A MAN who stabbed a teenager after being tormented by youths has been jailed for three years.
Derek Manson, 53, and other residents in Glasgow's upmarket Hyndland area, had been subjected to a long campaign of anti-social behaviour by teenage gangs.
Manson snapped when he was verbally abused by a mob, moments after catching a boy urinating next to his home.
Glasgow Sheriff Court heard he went out with a kitchen knife, and stabbed one youth after a violent struggle.
Manson had admitted assaulting 16-year-old Darren Foy to his severe injury, permanent disfigurement and to the danger of his life when he appeared at Glasgow Sheriff Court last month.
Sentencing him today, Sheriff Robert Anthony said: "Notwithstanding the trouble in the area, courts cannot condone matters being taken into your own hands.

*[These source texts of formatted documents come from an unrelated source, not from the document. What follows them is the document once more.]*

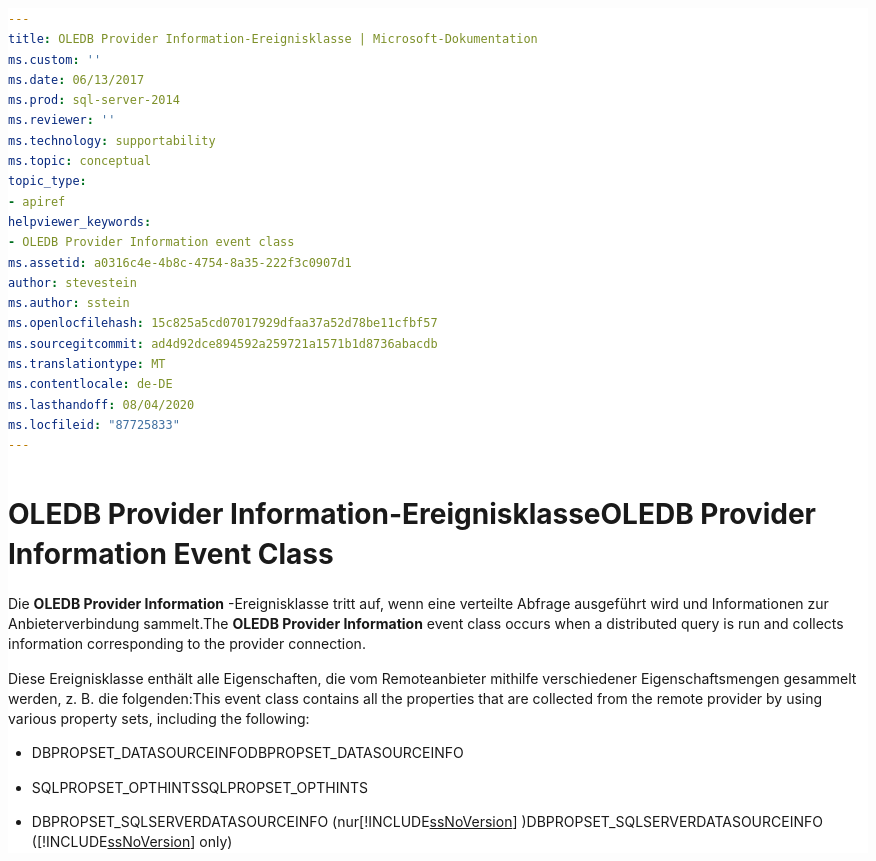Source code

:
 ```yaml
---
title: OLEDB Provider Information-Ereignisklasse | Microsoft-Dokumentation
ms.custom: ''
ms.date: 06/13/2017
ms.prod: sql-server-2014
ms.reviewer: ''
ms.technology: supportability
ms.topic: conceptual
topic_type:
- apiref
helpviewer_keywords:
- OLEDB Provider Information event class
ms.assetid: a0316c4e-4b8c-4754-8a35-222f3c0907d1
author: stevestein
ms.author: sstein
ms.openlocfilehash: 15c825a5cd07017929dfaa37a52d78be11cfbf57
ms.sourcegitcommit: ad4d92dce894592a259721a1571b1d8736abacdb
ms.translationtype: MT
ms.contentlocale: de-DE
ms.lasthandoff: 08/04/2020
ms.locfileid: "87725833"
---
```

# <a name="oledb-provider-information-event-class"></a><span data-ttu-id="efef0-102">OLEDB Provider Information-Ereignisklasse</span><span class="sxs-lookup"><span data-stu-id="efef0-102">OLEDB Provider Information Event Class</span></span>
  <span data-ttu-id="efef0-103">Die **OLEDB Provider Information** -Ereignisklasse tritt auf, wenn eine verteilte Abfrage ausgeführt wird und Informationen zur Anbieterverbindung sammelt.</span><span class="sxs-lookup"><span data-stu-id="efef0-103">The **OLEDB Provider Information** event class occurs when a distributed query is run and collects information corresponding to the provider connection.</span></span>  
  
 <span data-ttu-id="efef0-104">Diese Ereignisklasse enthält alle Eigenschaften, die vom Remoteanbieter mithilfe verschiedener Eigenschaftsmengen gesammelt werden, z. B. die folgenden:</span><span class="sxs-lookup"><span data-stu-id="efef0-104">This event class contains all the properties that are collected from the remote provider by using various property sets, including the following:</span></span>  
  
-   <span data-ttu-id="efef0-105">DBPROPSET_DATASOURCEINFO</span><span class="sxs-lookup"><span data-stu-id="efef0-105">DBPROPSET_DATASOURCEINFO</span></span>  
  
-   <span data-ttu-id="efef0-106">SQLPROPSET_OPTHINTS</span><span class="sxs-lookup"><span data-stu-id="efef0-106">SQLPROPSET_OPTHINTS</span></span>  
  
-   <span data-ttu-id="efef0-107">DBPROPSET_SQLSERVERDATASOURCEINFO (nur[!INCLUDE[ssNoVersion](../../includes/ssnoversion-md.md)] )</span><span class="sxs-lookup"><span data-stu-id="efef0-107">DBPROPSET_SQLSERVERDATASOURCEINFO ([!INCLUDE[ssNoVersion](../../includes/ssnoversion-md.md)] only)</span></span>  
  
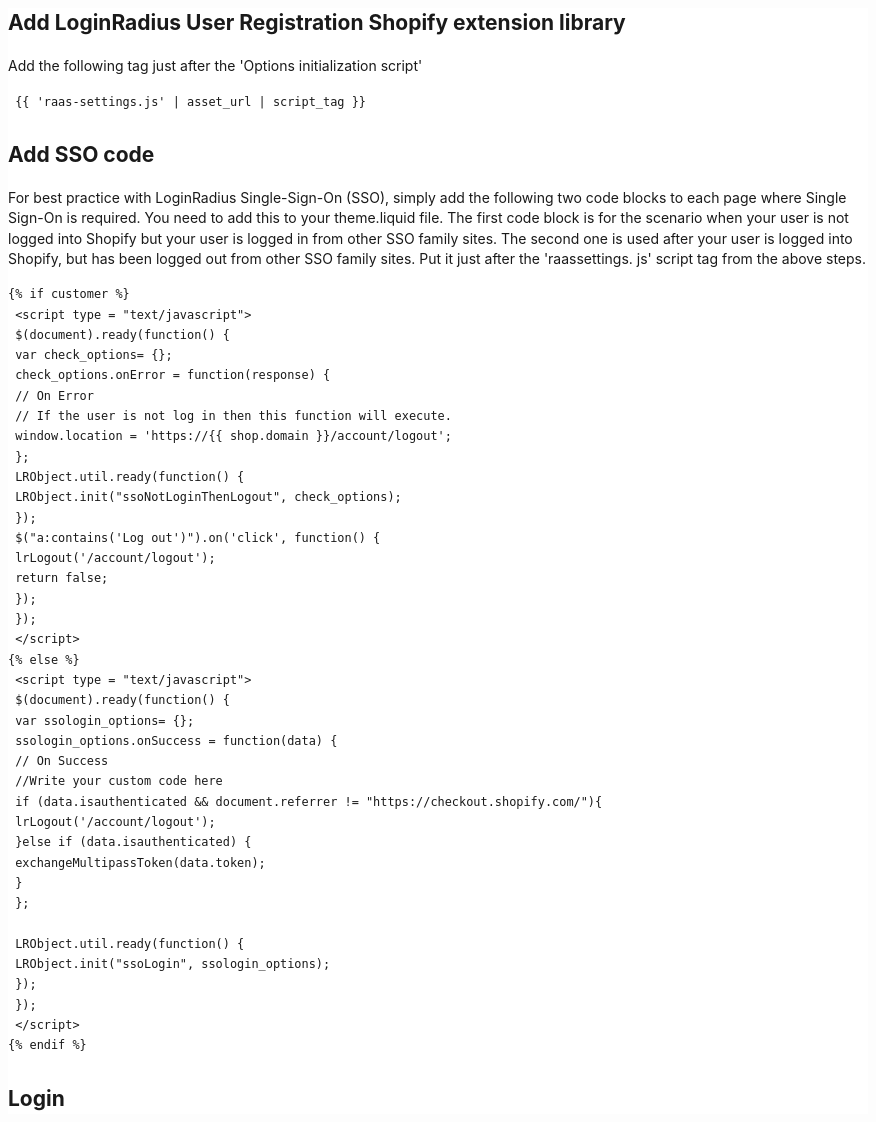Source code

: ## Add LoginRadius User Registration Shopify extension library

Add the following tag just after the 'Options initialization script'
```
 {{ 'raas-settings.js' | asset_url | script_tag }}
 ```

## Add SSO code

For best practice with LoginRadius Single-Sign-On (SSO), simply add the following two code blocks to each page where Single Sign-On is required. You need to add this to your theme.liquid file. The first code block is for the scenario when your user is not logged into Shopify but your user is logged in from other SSO family sites. The second one is used after your user is logged into Shopify, but has been logged out from other SSO family sites. Put it just after the 'raassettings. js' script tag from the above steps.
```
{% if customer %}
 <script type = "text/javascript">
 $(document).ready(function() {
 var check_options= {};
 check_options.onError = function(response) {
 // On Error
 // If the user is not log in then this function will execute. 
 window.location = 'https://{{ shop.domain }}/account/logout'; 
 }; 
 LRObject.util.ready(function() {
 LRObject.init("ssoNotLoginThenLogout", check_options);
 }); 
 $("a:contains('Log out')").on('click', function() {
 lrLogout('/account/logout');
 return false;
 });
 });
 </script>
{% else %}
 <script type = "text/javascript">
 $(document).ready(function() {
 var ssologin_options= {};
 ssologin_options.onSuccess = function(data) {
 // On Success
 //Write your custom code here
 if (data.isauthenticated && document.referrer != "https://checkout.shopify.com/"){
 lrLogout('/account/logout');
 }else if (data.isauthenticated) {
 exchangeMultipassToken(data.token); 
 }
 };

 LRObject.util.ready(function() {
 LRObject.init("ssoLogin", ssologin_options);
 });
 });
 </script>
{% endif %}

```
## Login
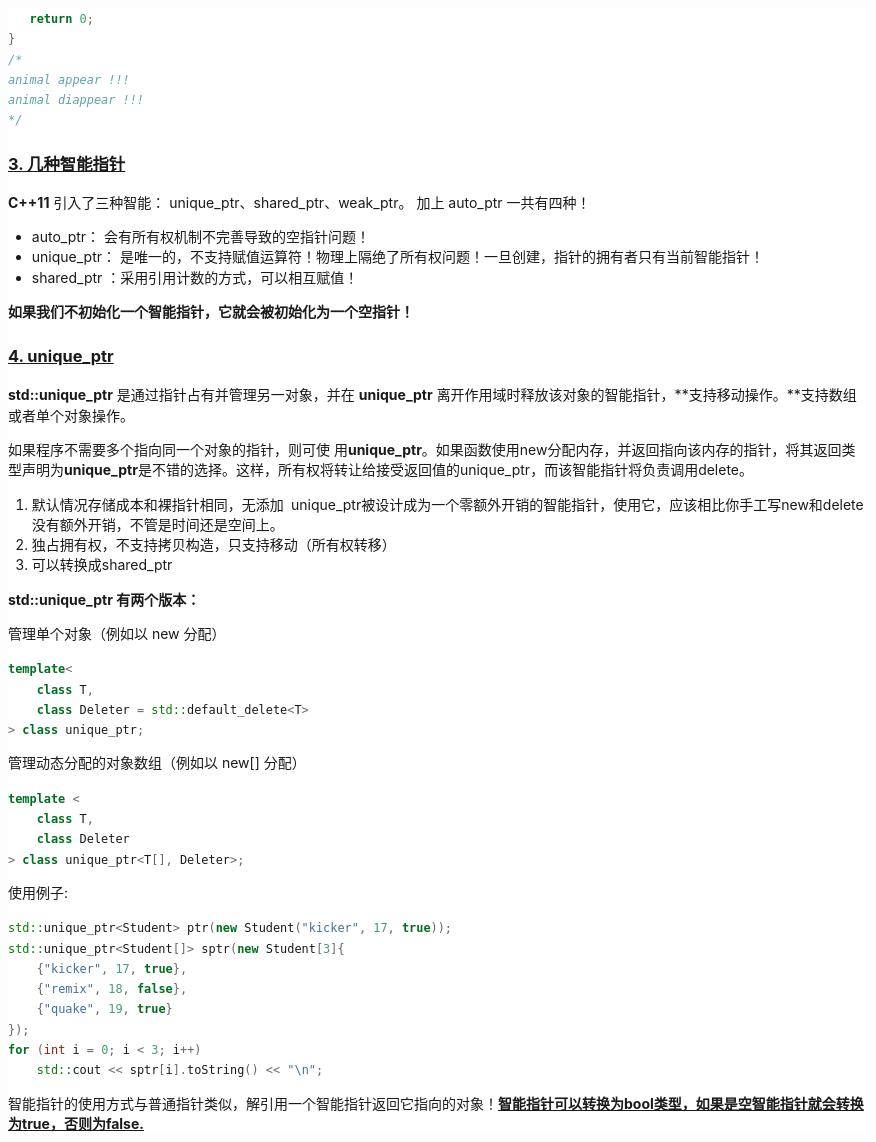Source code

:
 ```cpp
   return 0;
}
/*
animal appear !!!
animal diappear !!!
*/
```

### [3. 几种智能指针](#)
**C++11** 引入了三种智能： unique_ptr、shared_ptr、weak_ptr。 加上 auto_ptr 一共有四种！

* auto_ptr： 会有所有权机制不完善导致的空指针问题！
* unique_ptr： 是唯一的，不支持赋值运算符！物理上隔绝了所有权问题！一旦创建，指针的拥有者只有当前智能指针！
* shared_ptr ：采用引用计数的方式，可以相互赋值！

**如果我们不初始化一个智能指针，它就会被初始化为一个空指针！**

### [4. unique_ptr](#)
**std::unique_ptr** 是通过指针占有并管理另一对象，并在 **unique_ptr** 离开作用域时释放该对象的智能指针，**支持移动操作。**支持数组或者单个对象操作。

如果程序不需要多个指向同一个对象的指针，则可使 用**unique_ptr**。如果函数使用new分配内存，并返回指向该内存的指针，将其返回类型声明为**unique_ptr**是不错的选择。这样，所有权将转让给接受返回值的unique_ptr，而该智能指针将负责调用delete。

1. 默认情况存储成本和裸指针相同，无添加` `unique_ptr被设计成为一个零额外开销的智能指针，使用它，应该相比你手工写new和delete没有额外开销，不管是时间还是空间上。
2. 独占拥有权，不支持拷贝构造，只支持移动（所有权转移）
3. 可以转换成shared_ptr

**std::unique_ptr 有两个版本：**

管理单个对象（例如以 new 分配）
```cpp
template<
    class T,
    class Deleter = std::default_delete<T>
> class unique_ptr;
```
管理动态分配的对象数组（例如以 new[] 分配）
```cpp
template <
    class T,
    class Deleter
> class unique_ptr<T[], Deleter>;
```
使用例子:
```cpp
std::unique_ptr<Student> ptr(new Student("kicker", 17, true));
std::unique_ptr<Student[]> sptr(new Student[3]{
    {"kicker", 17, true},
    {"remix", 18, false},
    {"quake", 19, true}
});
for (int i = 0; i < 3; i++)
    std::cout << sptr[i].toString() << "\n";
```
智能指针的使用方式与普通指针类似，解引用一个智能指针返回它指向的对象！[**智能指针可以转换为bool类型，如果是空智能指针就会转换为true，否则为false.**](#) 
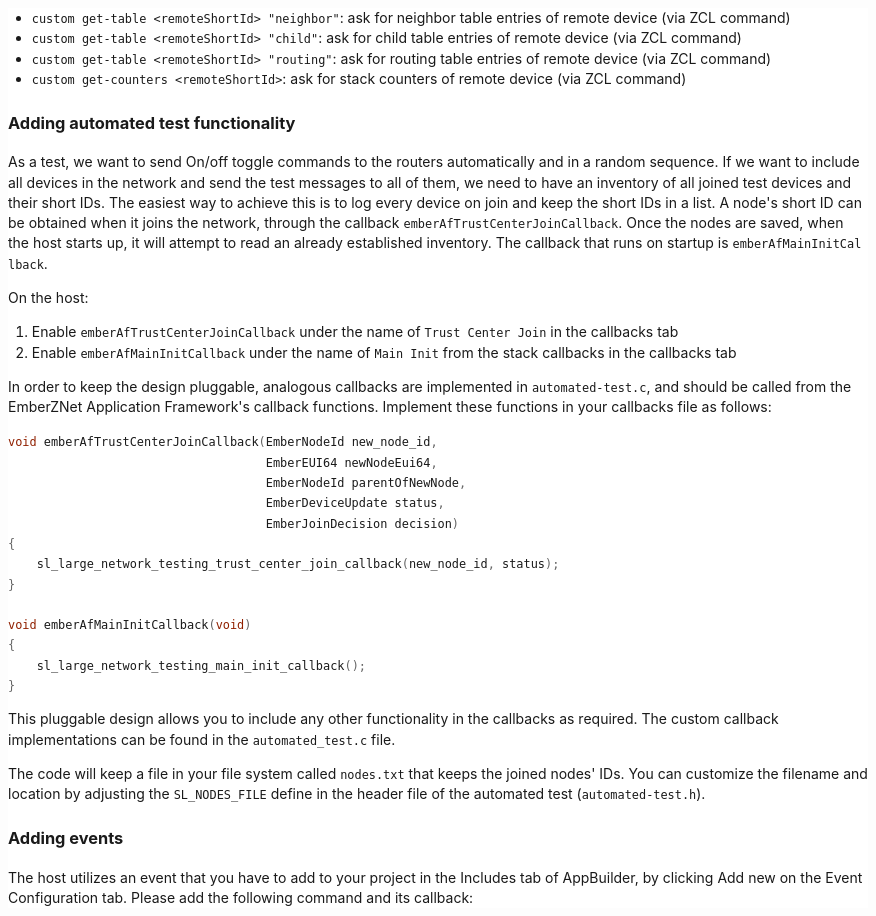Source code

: - `custom get-table <remoteShortId> "neighbor"`: ask for neighbor table entries of remote device (via ZCL command)
- `custom get-table <remoteShortId> "child"`: ask for child table entries of remote device (via ZCL command)
- `custom get-table <remoteShortId> "routing"`: ask for routing table entries of remote device (via ZCL command)
- `custom get-counters <remoteShortId>`: ask for stack counters of remote device (via ZCL command)

### Adding automated test functionality

As a test, we want to send On/off toggle commands to the routers automatically and in a random sequence. If we want to include all devices in the network and send the test messages to all of them, we need to have an inventory of all joined test devices and their short IDs. The easiest way to achieve this is to log every device on join and keep the short IDs in a list. A node's short ID can be obtained when it joins the network, through the callback `emberAfTrustCenterJoinCallback`. Once the nodes are saved, when the host starts up, it will attempt to read an already established inventory. The callback that runs on startup is `emberAfMainInitCallback`.

On the host:

1. Enable `emberAfTrustCenterJoinCallback` under the name of `Trust Center Join` in the callbacks tab
2. Enable `emberAfMainInitCallback` under the name of `Main Init` from the stack callbacks in the callbacks tab

In order to keep the design pluggable, analogous callbacks are implemented in `automated-test.c`, and should be called from the EmberZNet Application Framework's callback functions. Implement these functions in your callbacks file as follows:

```c
void emberAfTrustCenterJoinCallback(EmberNodeId new_node_id,
                                    EmberEUI64 newNodeEui64,
                                    EmberNodeId parentOfNewNode,
                                    EmberDeviceUpdate status,
                                    EmberJoinDecision decision)
{
    sl_large_network_testing_trust_center_join_callback(new_node_id, status);
}

void emberAfMainInitCallback(void)
{
    sl_large_network_testing_main_init_callback();
}
```

This pluggable design allows you to include any other functionality in the callbacks as required. The custom callback implementations can be found in the `automated_test.c` file.

The code will keep a file in your file system called `nodes.txt` that keeps the joined nodes' IDs. You can customize the filename and location by adjusting the `SL_NODES_FILE` define in the header file of the automated test (`automated-test.h`).

### Adding events

The host utilizes an event that you have to add to your project in the Includes tab of AppBuilder, by clicking Add new on the Event Configuration tab. Please add the following command and its callback:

"You went out armed with a lethal weapon. A message has to go out that those who are prepared to go out armed and assault others must be dealt with appropriately."
Manson - a first offender - looked pale as he was lead to the cells to start his sentence.
The trouble had flared when one of a gang of youths urinated near Manson's flat in Novar Drive last June 16.
Manson opened his window and yelled at the youths to go away, but they swore at him, telling him to go back to bed.
He left his flat armed with a kitchen knife and followed the group into Hyndland Road, where he confronted Mr Foy, who then assaulted him. A violent struggle followed, during which Manson stabbed the teenager.
Manson surrendered himself to police soon after the attack, telling them: "I am the man that you are looking for." He also said it had been "a moment of madness".
Mr Foy spent more than two weeks in hospital as a result of the incident, and suffered blood poisoning.